- Work to be completed -
The records below must be copied in full, exactly as they read.

- Data -
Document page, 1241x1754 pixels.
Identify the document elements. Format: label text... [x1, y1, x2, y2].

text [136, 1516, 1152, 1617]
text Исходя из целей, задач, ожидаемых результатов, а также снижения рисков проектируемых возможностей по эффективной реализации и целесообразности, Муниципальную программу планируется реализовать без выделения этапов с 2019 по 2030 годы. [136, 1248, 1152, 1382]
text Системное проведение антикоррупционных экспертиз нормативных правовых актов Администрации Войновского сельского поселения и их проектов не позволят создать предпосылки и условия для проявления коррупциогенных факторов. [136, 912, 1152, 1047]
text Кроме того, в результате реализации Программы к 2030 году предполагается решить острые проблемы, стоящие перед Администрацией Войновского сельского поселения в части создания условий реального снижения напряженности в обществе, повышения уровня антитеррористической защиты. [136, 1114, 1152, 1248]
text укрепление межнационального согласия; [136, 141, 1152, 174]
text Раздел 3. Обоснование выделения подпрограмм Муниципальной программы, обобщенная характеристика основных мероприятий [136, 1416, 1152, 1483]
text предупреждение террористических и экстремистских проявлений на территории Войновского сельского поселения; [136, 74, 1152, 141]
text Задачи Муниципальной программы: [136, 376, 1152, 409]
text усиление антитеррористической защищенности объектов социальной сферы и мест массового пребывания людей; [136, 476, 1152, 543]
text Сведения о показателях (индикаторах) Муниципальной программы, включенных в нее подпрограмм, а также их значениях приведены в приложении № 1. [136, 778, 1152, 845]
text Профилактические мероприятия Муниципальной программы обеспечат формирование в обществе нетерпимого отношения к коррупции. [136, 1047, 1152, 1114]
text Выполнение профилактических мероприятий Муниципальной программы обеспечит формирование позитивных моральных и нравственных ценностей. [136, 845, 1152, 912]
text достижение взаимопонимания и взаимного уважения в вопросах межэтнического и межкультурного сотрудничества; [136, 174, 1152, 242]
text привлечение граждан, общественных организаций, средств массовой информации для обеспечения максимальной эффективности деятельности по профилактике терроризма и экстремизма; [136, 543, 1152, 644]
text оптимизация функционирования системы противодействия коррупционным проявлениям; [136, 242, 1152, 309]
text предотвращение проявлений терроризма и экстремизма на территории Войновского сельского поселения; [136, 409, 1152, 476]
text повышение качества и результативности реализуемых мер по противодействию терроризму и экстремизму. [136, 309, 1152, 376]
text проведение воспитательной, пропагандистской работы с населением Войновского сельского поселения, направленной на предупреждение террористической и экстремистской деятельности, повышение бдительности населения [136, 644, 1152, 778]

- Solved exercise -
Document page, 1241x1754 pixels.
Identify the document elements. Format: label text... [x1, y1, x2, y2].

text [136, 1516, 1152, 1617]
text Исходя из целей, задач, ожидаемых результатов, а также снижения рисков проектируемых возможностей по эффективной реализации и целесообразности, Муниципальную программу планируется реализовать без выделения этапов с 2019 по 2030 годы. [136, 1248, 1152, 1382]
text Системное проведение антикоррупционных экспертиз нормативных правовых актов Администрации Войновского сельского поселения и их проектов не позволят создать предпосылки и условия для проявления коррупциогенных факторов. [136, 912, 1152, 1047]
text Кроме того, в результате реализации Программы к 2030 году предполагается решить острые проблемы, стоящие перед Администрацией Войновского сельского поселения в части создания условий реального снижения напряженности в обществе, повышения уровня антитеррористической защиты. [136, 1114, 1152, 1248]
text укрепление межнационального согласия; [136, 141, 1152, 174]
text Раздел 3. Обоснование выделения подпрограмм Муниципальной программы, обобщенная характеристика основных мероприятий [136, 1416, 1152, 1483]
text предупреждение террористических и экстремистских проявлений на территории Войновского сельского поселения; [136, 74, 1152, 141]
text Задачи Муниципальной программы: [136, 376, 1152, 409]
text усиление антитеррористической защищенности объектов социальной сферы и мест массового пребывания людей; [136, 476, 1152, 543]
text Сведения о показателях (индикаторах) Муниципальной программы, включенных в нее подпрограмм, а также их значениях приведены в приложении № 1. [136, 778, 1152, 845]
text Профилактические мероприятия Муниципальной программы обеспечат формирование в обществе нетерпимого отношения к коррупции. [136, 1047, 1152, 1114]
text Выполнение профилактических мероприятий Муниципальной программы обеспечит формирование позитивных моральных и нравственных ценностей. [136, 845, 1152, 912]
text достижение взаимопонимания и взаимного уважения в вопросах межэтнического и межкультурного сотрудничества; [136, 174, 1152, 242]
text привлечение граждан, общественных организаций, средств массовой информации для обеспечения максимальной эффективности деятельности по профилактике терроризма и экстремизма; [136, 543, 1152, 644]
text оптимизация функционирования системы противодействия коррупционным проявлениям; [136, 242, 1152, 309]
text предотвращение проявлений терроризма и экстремизма на территории Войновского сельского поселения; [136, 409, 1152, 476]
text повышение качества и результативности реализуемых мер по противодействию терроризму и экстремизму. [136, 309, 1152, 376]
text проведение воспитательной, пропагандистской работы с населением Войновского сельского поселения, направленной на предупреждение террористической и экстремистской деятельности, повышение бдительности населения [136, 644, 1152, 778]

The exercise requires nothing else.